Provided material:
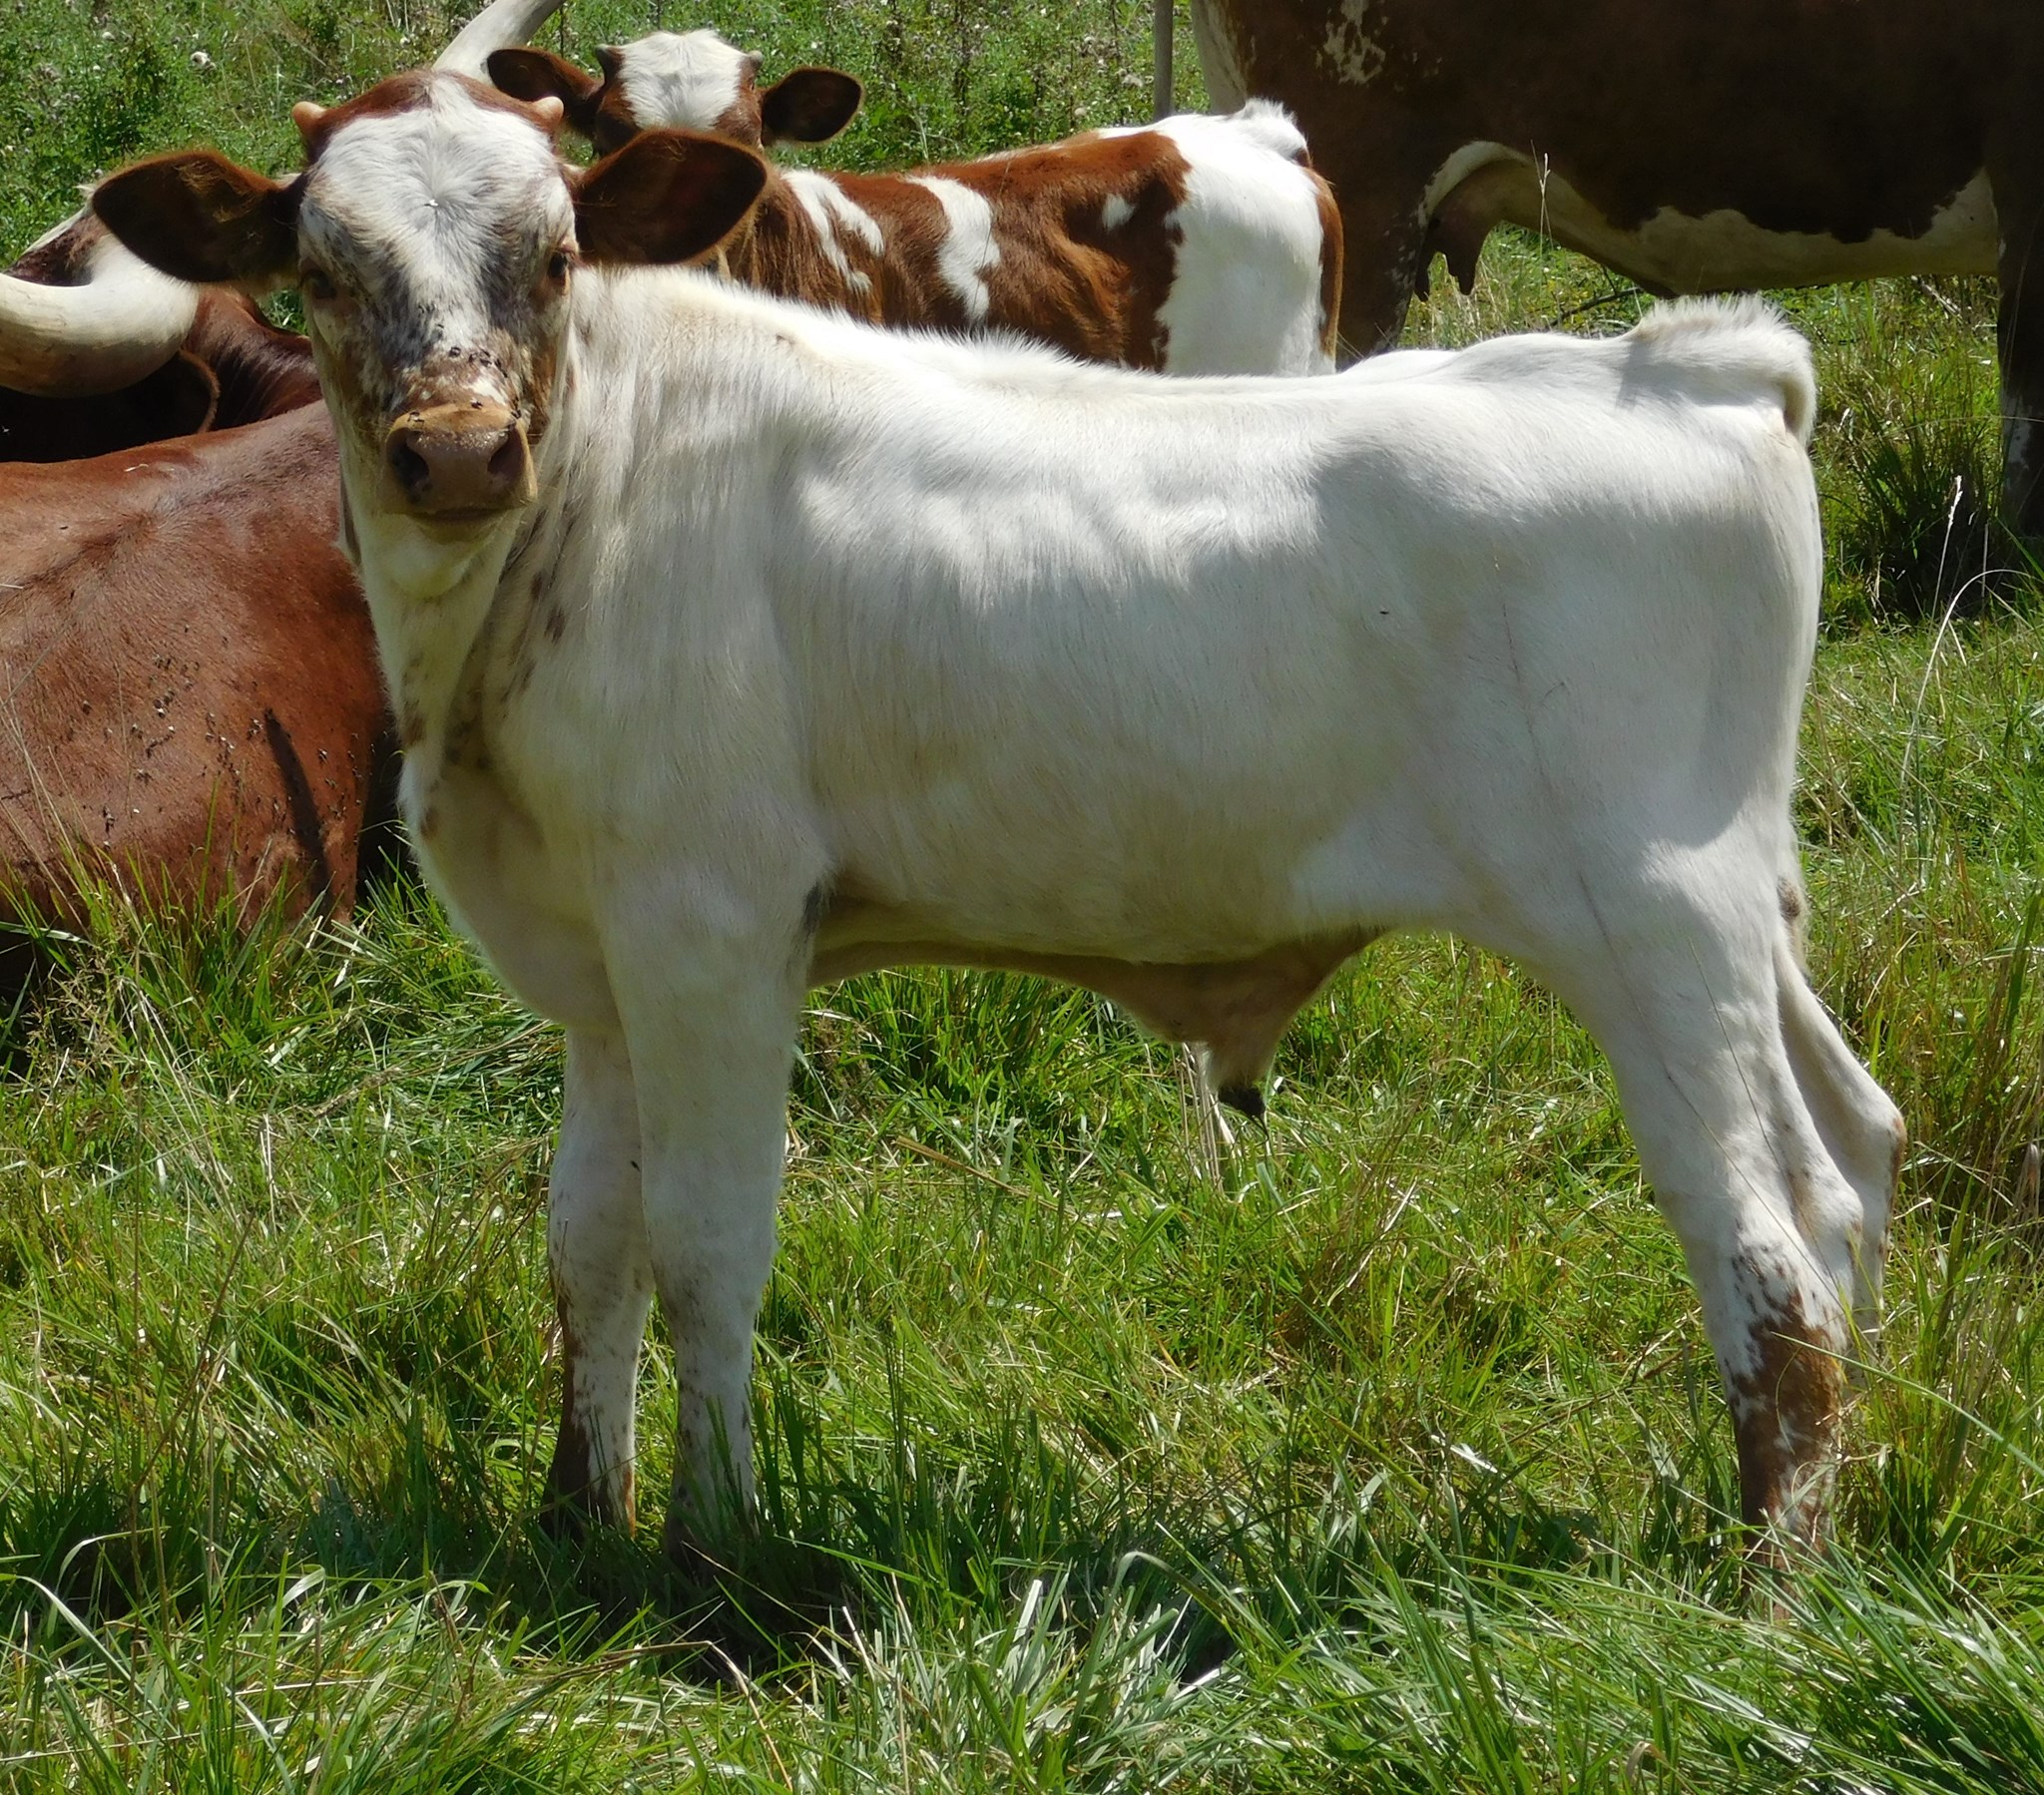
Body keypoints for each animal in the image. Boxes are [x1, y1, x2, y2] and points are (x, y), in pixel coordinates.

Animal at [93, 72, 1905, 1563]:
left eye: (549, 256)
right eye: (324, 269)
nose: (460, 453)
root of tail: (1685, 364)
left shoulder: (712, 931)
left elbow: (704, 1241)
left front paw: (708, 1551)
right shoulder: (603, 958)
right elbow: (585, 1241)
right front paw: (573, 1518)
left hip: (1647, 926)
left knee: (1766, 1259)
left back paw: (1767, 1590)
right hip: (1745, 915)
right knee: (1848, 1161)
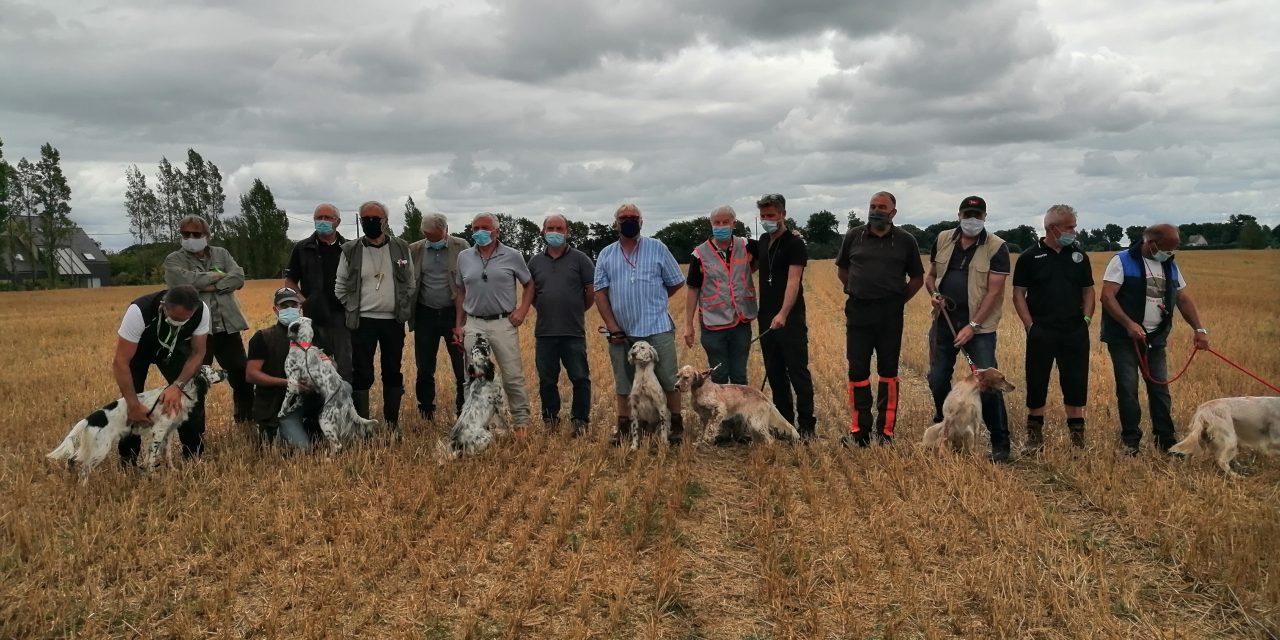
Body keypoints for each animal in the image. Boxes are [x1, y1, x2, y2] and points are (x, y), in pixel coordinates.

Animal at [48, 366, 230, 481]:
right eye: (213, 370)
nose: (225, 371)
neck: (184, 393)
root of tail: (90, 418)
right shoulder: (158, 431)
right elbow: (152, 457)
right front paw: (153, 475)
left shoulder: (168, 433)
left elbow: (166, 455)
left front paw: (171, 471)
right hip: (100, 449)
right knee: (84, 469)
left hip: (90, 448)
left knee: (72, 459)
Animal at [280, 317, 378, 453]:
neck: (303, 345)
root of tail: (347, 400)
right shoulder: (303, 386)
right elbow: (298, 401)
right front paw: (291, 409)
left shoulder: (292, 381)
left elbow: (285, 402)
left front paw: (281, 413)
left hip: (324, 419)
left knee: (338, 445)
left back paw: (328, 456)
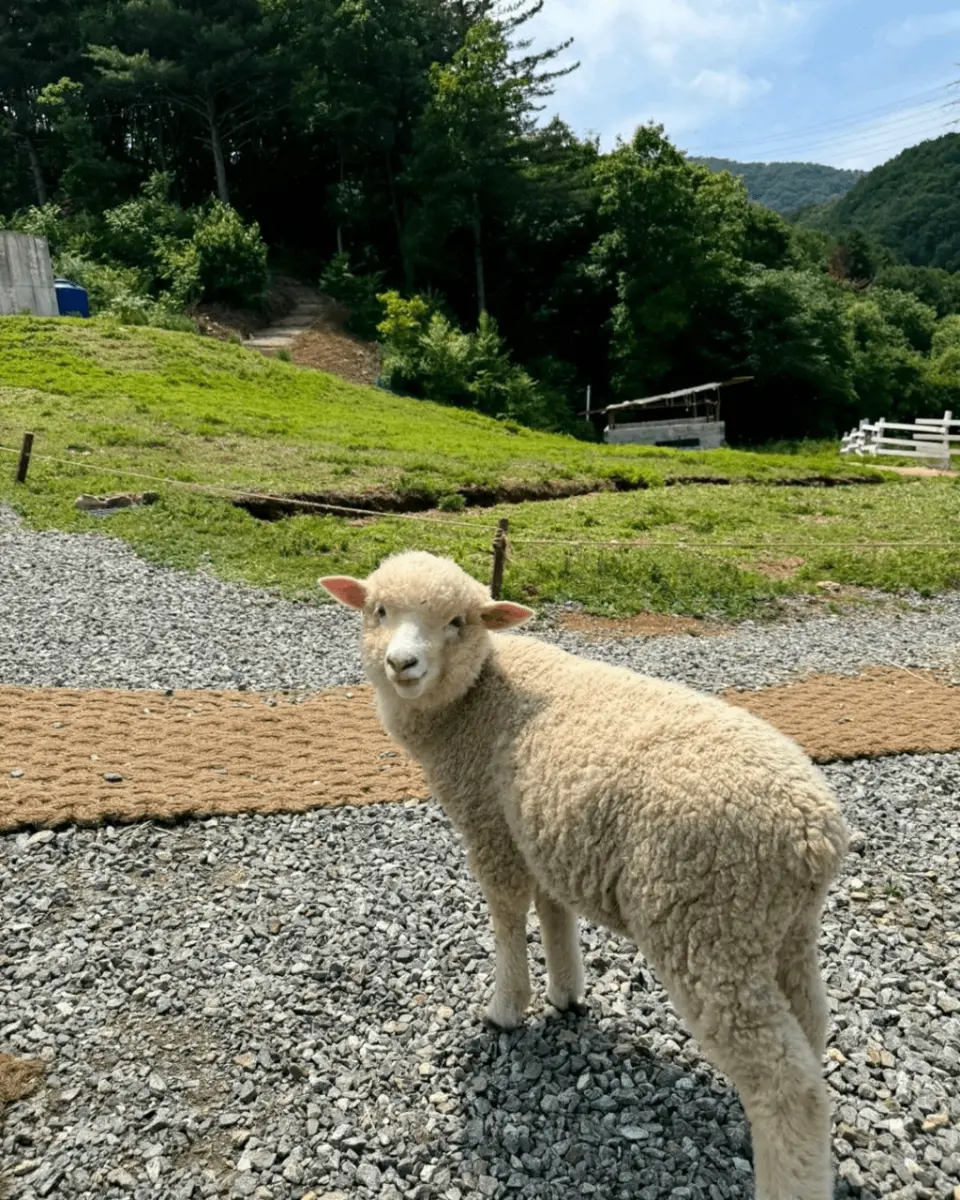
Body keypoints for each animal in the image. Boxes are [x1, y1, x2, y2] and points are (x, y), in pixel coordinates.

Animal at [320, 550, 849, 1200]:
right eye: (378, 610)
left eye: (458, 623)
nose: (402, 664)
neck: (474, 699)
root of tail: (814, 834)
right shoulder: (543, 831)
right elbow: (554, 910)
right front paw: (566, 992)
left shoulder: (490, 823)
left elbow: (507, 913)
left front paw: (507, 1007)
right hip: (780, 929)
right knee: (812, 1029)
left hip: (709, 928)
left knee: (786, 1088)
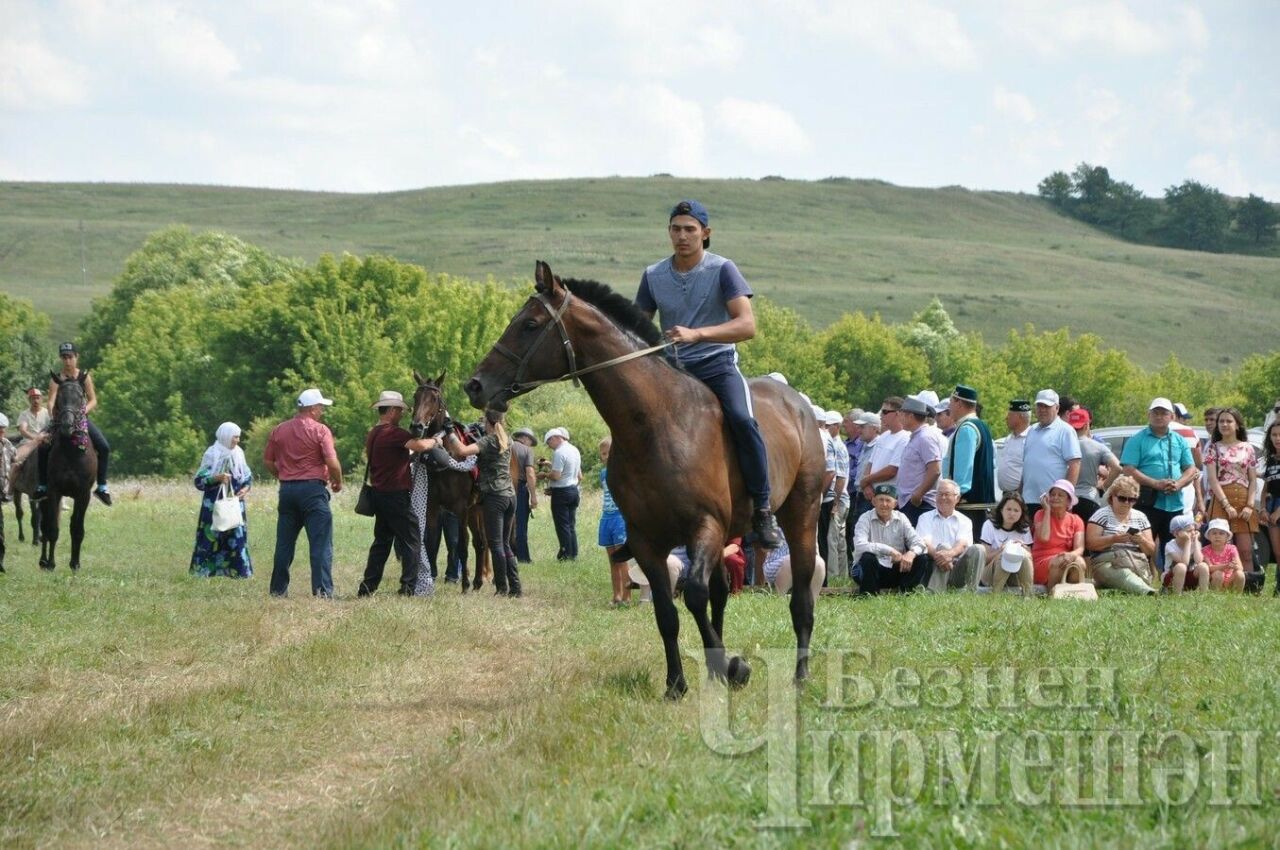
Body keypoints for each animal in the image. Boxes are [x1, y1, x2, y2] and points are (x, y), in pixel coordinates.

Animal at [39, 373, 95, 568]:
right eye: (59, 398)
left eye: (80, 397)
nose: (66, 426)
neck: (72, 452)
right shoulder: (54, 491)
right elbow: (53, 529)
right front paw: (51, 564)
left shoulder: (83, 494)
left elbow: (77, 529)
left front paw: (75, 564)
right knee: (45, 526)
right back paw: (43, 561)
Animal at [412, 368, 491, 593]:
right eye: (415, 396)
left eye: (434, 398)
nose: (416, 426)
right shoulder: (432, 506)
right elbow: (431, 543)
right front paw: (428, 582)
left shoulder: (460, 507)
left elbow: (461, 545)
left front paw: (464, 584)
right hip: (474, 510)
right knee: (479, 542)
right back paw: (477, 582)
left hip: (480, 508)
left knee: (480, 542)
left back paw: (475, 582)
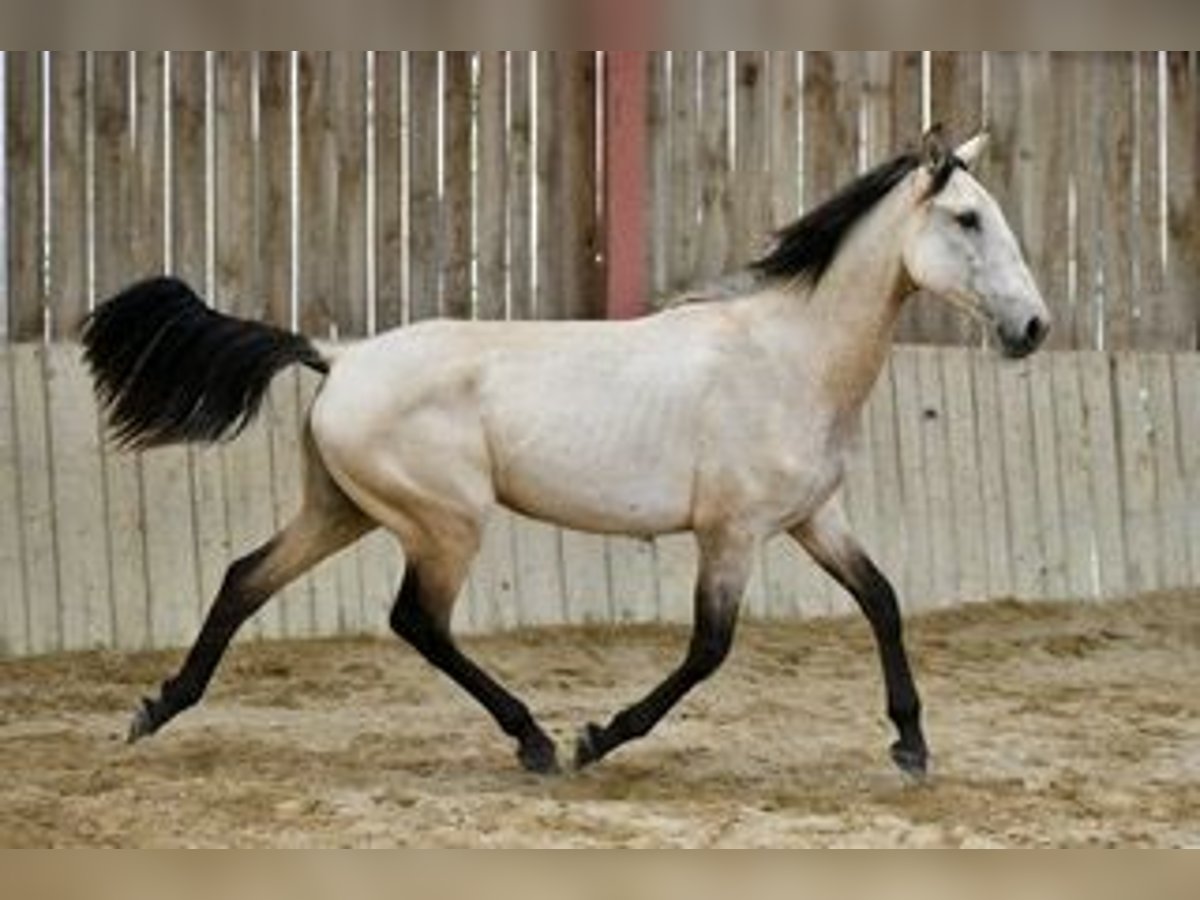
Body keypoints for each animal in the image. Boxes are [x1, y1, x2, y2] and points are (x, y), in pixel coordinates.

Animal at [79, 128, 1046, 782]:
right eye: (967, 219)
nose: (1033, 329)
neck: (786, 356)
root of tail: (338, 359)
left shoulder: (812, 517)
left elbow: (882, 600)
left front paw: (911, 744)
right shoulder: (732, 533)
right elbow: (709, 648)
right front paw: (598, 738)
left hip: (343, 509)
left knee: (246, 577)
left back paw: (155, 709)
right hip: (445, 522)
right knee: (415, 620)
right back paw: (537, 741)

Aim of the exercise: Write out only the final block of lines, starting at the line with "right eye: (967, 219)" and running to the end of the material.

Exercise result:
right eye: (967, 219)
nose: (1033, 329)
neck: (786, 356)
root of tail: (338, 359)
left shoulder: (812, 517)
left elbow: (882, 600)
left front paw: (911, 744)
right shoulder: (732, 533)
right elbow: (709, 648)
right front paw: (598, 738)
left hip: (343, 509)
left knee: (246, 577)
left back paw: (155, 709)
right hip: (445, 522)
right knee: (415, 620)
right back paw: (537, 741)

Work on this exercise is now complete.